What to keep in mind.
6 tips from the recipe — small details that make a real difference to the final dish.
- 1Squeezing all the water from the soaked soya granules is the most critical step. It removes their raw smell and allows them to act like a sponge for the masala.
- 2For a richer, deeper flavor, be patient and sauté the onions until they are deep golden brown, not just translucent.
- 3Crushing kasuri methi between your palms before adding it releases its essential oils and enhances its aroma.
- 4If using fresh tomatoes, ensure they are ripe and red for the best color and flavor in the gravy.
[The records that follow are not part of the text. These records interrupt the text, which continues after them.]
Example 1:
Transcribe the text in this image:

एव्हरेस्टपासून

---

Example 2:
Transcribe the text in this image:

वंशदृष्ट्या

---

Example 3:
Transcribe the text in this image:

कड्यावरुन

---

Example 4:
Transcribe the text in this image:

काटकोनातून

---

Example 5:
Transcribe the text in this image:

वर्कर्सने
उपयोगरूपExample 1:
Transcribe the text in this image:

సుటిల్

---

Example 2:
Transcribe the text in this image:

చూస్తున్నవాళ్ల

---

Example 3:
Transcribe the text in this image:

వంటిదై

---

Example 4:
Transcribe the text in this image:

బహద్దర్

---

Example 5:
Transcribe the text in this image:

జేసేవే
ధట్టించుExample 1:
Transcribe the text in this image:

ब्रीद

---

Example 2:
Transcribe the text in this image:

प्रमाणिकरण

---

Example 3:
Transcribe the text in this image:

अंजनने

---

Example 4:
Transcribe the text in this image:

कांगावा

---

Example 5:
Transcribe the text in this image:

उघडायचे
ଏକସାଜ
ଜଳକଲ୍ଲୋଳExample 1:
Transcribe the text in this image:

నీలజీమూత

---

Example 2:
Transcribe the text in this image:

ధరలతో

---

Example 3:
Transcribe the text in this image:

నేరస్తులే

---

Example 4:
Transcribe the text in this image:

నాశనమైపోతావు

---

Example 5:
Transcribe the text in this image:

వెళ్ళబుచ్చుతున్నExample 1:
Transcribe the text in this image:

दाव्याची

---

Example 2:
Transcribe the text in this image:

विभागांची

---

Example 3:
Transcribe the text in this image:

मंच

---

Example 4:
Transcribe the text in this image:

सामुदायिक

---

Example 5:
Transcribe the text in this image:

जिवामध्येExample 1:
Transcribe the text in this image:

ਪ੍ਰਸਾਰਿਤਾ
- 5For a creamier texture, you can add 2 tablespoons of cashew paste or fresh cream in the final step.
- 6The flavor of this dish deepens overnight, making it excellent for leftovers.
Adapt it for your goals.
Creamier Keema
Stir in 2-3 tablespoons of full-fat cream or cashew paste at the end of cooking for a richer, creamier gravy.
Soya Keema Aloo MatarSoya Keema Aloo Matar
Add one small potato, finely diced, along with the green peas and simmer until the potatoes are cooked through.
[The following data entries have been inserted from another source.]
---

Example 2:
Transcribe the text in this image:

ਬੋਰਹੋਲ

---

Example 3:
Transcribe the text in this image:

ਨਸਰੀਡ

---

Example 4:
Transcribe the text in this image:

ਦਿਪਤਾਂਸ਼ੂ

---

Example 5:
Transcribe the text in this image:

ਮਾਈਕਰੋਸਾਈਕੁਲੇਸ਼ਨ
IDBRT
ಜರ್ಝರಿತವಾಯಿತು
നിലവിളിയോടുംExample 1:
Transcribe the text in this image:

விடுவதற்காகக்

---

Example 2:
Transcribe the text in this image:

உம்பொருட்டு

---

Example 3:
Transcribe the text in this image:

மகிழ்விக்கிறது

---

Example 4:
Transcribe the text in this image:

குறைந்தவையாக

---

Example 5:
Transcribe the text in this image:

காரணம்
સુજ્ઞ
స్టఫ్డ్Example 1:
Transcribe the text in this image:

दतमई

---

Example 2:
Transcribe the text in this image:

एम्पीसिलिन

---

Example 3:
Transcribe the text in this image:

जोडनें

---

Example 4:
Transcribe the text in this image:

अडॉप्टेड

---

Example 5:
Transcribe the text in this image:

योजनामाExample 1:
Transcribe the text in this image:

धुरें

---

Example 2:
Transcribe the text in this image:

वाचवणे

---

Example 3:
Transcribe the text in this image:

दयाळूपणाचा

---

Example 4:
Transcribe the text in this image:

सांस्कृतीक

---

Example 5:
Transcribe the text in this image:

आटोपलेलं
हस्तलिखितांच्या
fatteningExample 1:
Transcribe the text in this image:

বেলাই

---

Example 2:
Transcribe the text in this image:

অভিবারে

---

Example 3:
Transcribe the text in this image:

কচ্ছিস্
Smoky Flavor (Dhungar Method)Smoky Flavor (Dhungar Method)
After the curry is cooked, place a small steel bowl in the center. Add a piece of hot charcoal, pour a teaspoon of ghee over it, and immediately cover the pan for 2-3 minutes to infuse a smoky aroma.
With Bell PeppersWith Bell Peppers
Add 1/2 cup of finely chopped bell peppers (capsicum) along with the onions for extra flavor and crunch.
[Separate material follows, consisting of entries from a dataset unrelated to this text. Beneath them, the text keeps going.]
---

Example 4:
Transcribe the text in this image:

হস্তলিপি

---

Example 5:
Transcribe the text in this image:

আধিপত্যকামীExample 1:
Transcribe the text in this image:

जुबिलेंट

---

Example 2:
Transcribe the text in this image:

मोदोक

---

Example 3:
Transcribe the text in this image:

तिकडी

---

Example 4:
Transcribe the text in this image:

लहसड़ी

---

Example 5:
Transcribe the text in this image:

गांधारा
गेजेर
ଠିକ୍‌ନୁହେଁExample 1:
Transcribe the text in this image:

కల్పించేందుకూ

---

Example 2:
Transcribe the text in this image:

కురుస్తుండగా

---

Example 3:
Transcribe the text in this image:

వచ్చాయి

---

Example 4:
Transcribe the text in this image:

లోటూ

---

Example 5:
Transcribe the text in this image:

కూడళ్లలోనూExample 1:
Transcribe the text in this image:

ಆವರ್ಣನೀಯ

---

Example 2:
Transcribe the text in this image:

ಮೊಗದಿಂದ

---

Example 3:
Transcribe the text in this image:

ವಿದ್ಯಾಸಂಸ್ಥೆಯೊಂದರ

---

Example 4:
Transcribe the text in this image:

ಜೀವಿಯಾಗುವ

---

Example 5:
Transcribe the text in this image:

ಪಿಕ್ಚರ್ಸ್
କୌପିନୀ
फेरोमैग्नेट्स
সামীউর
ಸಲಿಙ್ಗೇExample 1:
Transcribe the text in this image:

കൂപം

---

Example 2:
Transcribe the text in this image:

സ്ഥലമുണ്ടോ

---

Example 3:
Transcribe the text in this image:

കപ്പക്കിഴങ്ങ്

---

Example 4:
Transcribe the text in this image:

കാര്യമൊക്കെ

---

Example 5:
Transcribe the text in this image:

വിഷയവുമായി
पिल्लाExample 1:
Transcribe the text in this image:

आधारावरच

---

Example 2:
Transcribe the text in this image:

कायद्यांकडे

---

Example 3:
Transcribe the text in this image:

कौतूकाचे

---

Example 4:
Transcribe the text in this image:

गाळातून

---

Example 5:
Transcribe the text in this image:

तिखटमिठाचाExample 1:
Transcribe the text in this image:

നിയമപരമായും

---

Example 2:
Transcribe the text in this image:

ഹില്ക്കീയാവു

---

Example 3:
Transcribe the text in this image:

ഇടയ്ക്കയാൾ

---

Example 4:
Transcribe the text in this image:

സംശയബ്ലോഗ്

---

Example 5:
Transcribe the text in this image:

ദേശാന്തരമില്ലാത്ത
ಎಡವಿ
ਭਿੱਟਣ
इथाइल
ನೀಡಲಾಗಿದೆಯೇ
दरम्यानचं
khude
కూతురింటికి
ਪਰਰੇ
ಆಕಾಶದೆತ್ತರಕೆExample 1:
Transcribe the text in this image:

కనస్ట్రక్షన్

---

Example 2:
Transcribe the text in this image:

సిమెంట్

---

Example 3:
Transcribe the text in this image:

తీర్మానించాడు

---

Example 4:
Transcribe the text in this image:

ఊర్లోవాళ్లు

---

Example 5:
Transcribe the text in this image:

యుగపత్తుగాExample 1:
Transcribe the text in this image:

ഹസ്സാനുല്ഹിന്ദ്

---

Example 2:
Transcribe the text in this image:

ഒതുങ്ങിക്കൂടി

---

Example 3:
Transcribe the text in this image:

Why this is on our healthy list.
Excellent Source of Plant-Based Protein
Soya granules are a complete protein, containing all nine essential amino acids, making this dish ideal for muscle repair, growth, and overall body function, especially for vegetarians and vegans.
High in Dietary Fiber
The combination of soya and green peas provides a significant amount of dietary fiber, which aids in digestion, promotes gut health, and helps in maintaining stable blood sugar levels.
Rich in Antioxidants
This dish is packed with antioxidants from tomatoes (lycopene), onions, ginger, garlic, and spices like turmeric, which help combat oxidative stress and reduce inflammation in the body.
Frequently asked questions
One serving of Soya Keema Matar (approximately 1 cup or 265g) contains around 250-300 calories, depending on the amount of oil used. It's a balanced meal with good protein, carbs, and fiber.